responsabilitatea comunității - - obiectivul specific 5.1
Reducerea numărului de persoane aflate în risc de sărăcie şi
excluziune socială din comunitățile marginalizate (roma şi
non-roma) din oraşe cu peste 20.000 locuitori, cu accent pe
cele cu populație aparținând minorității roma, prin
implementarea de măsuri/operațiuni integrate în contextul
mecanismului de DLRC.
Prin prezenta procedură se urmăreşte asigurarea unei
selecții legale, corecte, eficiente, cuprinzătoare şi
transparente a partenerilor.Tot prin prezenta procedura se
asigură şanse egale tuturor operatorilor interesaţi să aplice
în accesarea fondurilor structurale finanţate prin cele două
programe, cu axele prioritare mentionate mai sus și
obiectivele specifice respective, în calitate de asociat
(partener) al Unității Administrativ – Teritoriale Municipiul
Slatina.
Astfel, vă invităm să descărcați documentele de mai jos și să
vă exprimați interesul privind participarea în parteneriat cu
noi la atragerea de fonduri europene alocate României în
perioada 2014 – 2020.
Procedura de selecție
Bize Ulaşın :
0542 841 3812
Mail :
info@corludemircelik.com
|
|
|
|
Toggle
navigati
* * *
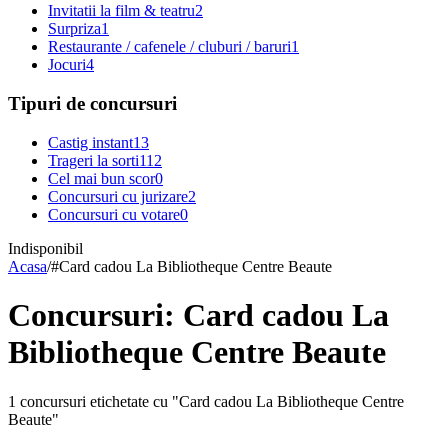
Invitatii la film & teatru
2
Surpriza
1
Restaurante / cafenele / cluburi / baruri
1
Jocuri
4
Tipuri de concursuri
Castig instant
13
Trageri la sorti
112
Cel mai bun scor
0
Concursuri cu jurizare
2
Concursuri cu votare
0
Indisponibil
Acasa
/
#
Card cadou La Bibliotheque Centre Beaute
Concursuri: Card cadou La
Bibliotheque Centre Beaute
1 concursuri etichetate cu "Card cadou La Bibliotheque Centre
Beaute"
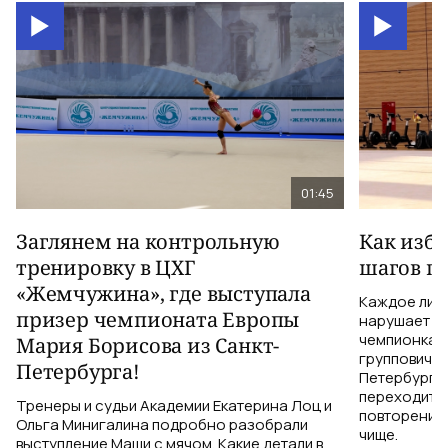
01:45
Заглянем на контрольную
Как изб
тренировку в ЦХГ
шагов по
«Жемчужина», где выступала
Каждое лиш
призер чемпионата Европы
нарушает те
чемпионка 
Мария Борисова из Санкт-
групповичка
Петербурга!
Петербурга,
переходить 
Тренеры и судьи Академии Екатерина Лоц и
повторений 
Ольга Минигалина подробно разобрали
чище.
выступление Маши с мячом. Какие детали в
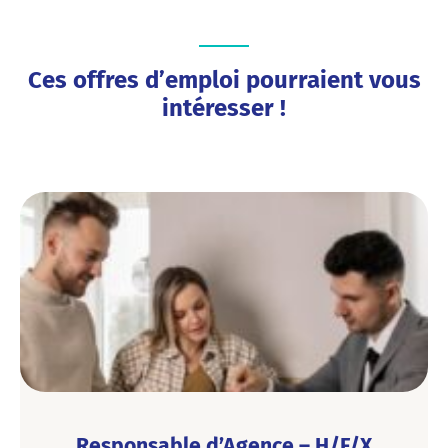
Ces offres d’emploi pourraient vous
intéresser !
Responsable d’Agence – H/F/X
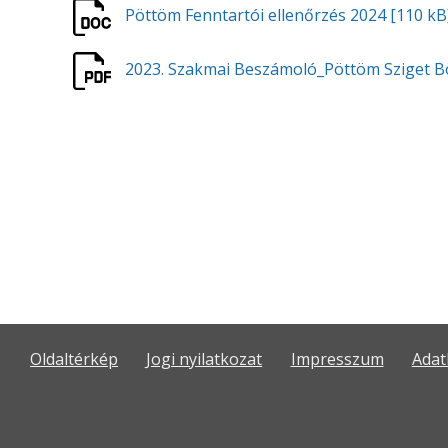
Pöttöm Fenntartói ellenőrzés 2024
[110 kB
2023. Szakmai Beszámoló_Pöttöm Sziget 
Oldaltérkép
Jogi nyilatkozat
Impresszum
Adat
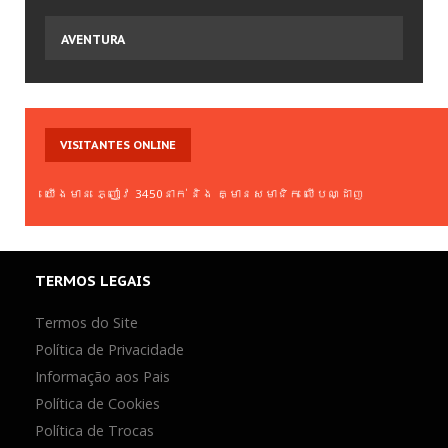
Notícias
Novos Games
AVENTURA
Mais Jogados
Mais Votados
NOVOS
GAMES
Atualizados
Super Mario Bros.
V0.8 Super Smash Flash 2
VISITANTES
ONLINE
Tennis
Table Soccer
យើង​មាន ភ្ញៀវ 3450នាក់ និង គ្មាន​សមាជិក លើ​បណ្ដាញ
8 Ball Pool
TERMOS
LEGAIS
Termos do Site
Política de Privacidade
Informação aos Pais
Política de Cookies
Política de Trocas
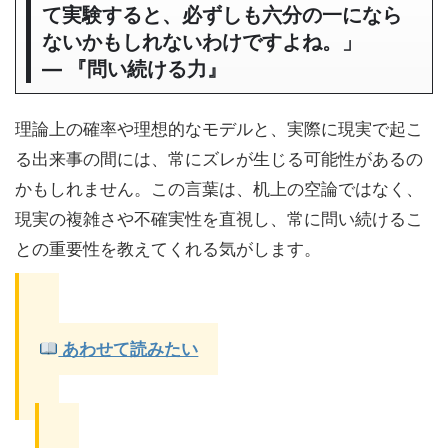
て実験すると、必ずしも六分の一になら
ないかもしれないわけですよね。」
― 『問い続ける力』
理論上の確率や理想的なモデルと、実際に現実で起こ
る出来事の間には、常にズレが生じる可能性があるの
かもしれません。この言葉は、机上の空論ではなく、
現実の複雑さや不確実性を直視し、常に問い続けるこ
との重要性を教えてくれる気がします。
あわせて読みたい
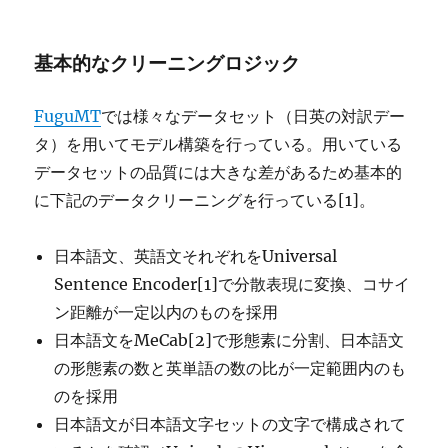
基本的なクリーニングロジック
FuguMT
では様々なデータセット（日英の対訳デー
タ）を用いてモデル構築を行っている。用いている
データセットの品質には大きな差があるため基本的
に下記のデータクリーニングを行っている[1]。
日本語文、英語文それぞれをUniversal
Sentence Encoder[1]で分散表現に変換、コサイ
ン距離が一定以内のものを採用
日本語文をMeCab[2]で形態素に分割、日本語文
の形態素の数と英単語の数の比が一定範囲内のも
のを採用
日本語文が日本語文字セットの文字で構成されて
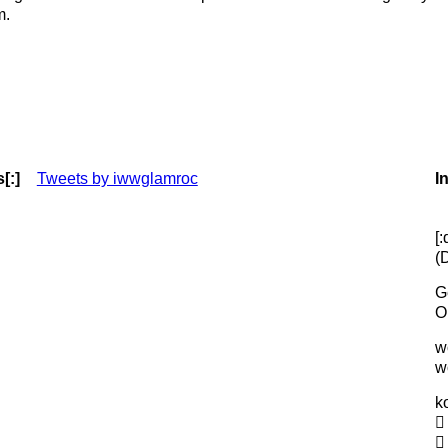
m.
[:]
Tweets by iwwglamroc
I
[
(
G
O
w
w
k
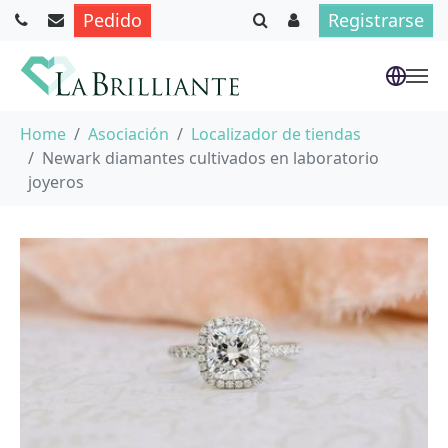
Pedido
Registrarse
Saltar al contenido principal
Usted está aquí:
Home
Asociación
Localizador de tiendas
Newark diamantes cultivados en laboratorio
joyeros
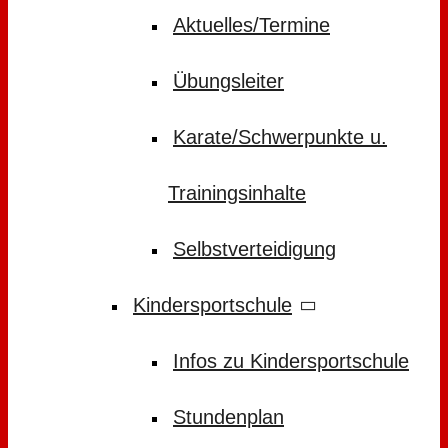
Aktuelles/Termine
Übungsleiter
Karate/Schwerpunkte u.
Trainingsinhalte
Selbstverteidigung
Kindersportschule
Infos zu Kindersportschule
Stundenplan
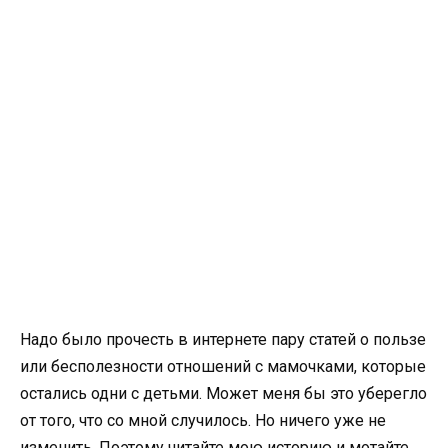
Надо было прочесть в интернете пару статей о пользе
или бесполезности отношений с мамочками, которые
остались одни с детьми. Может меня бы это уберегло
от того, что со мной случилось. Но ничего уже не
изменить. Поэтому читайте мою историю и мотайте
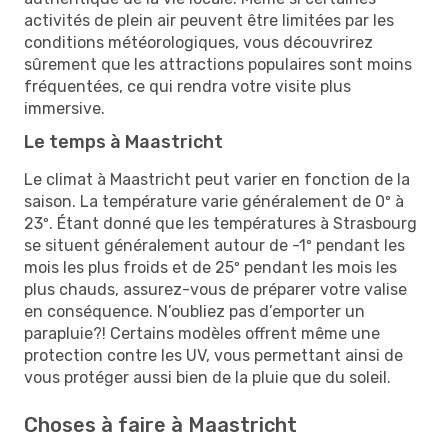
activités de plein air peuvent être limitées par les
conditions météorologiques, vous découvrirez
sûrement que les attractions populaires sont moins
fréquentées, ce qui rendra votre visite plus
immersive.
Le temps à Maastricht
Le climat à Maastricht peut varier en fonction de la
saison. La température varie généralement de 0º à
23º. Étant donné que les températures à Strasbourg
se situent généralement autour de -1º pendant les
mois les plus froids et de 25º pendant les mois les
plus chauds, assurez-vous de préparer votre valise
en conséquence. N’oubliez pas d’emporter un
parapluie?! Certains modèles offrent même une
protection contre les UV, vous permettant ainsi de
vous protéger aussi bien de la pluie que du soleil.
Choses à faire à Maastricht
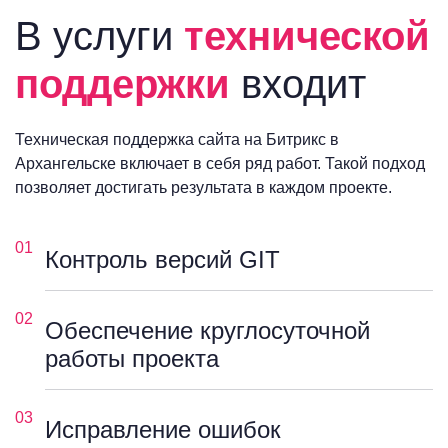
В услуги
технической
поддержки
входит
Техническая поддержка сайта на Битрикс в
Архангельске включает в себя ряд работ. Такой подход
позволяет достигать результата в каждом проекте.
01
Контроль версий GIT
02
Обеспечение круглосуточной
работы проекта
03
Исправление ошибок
* * *
◆ The task
Above are the records; copy exactly the lines from the line with "responsabilitatea comunității - - obiectivul" through the line with "asigură şanse egale", both included.

◆ Written answer
responsabilitatea comunității - - obiectivul specific 5.1
Reducerea numărului de persoane aflate în risc de sărăcie şi
excluziune socială din comunitățile marginalizate (roma şi
non-roma) din oraşe cu peste 20.000 locuitori, cu accent pe
cele cu populație aparținând minorității roma, prin
implementarea de măsuri/operațiuni integrate în contextul
mecanismului de DLRC.
Prin prezenta procedură se urmăreşte asigurarea unei
selecții legale, corecte, eficiente, cuprinzătoare şi
transparente a partenerilor.Tot prin prezenta procedura se
asigură şanse egale tuturor operatorilor interesaţi să aplice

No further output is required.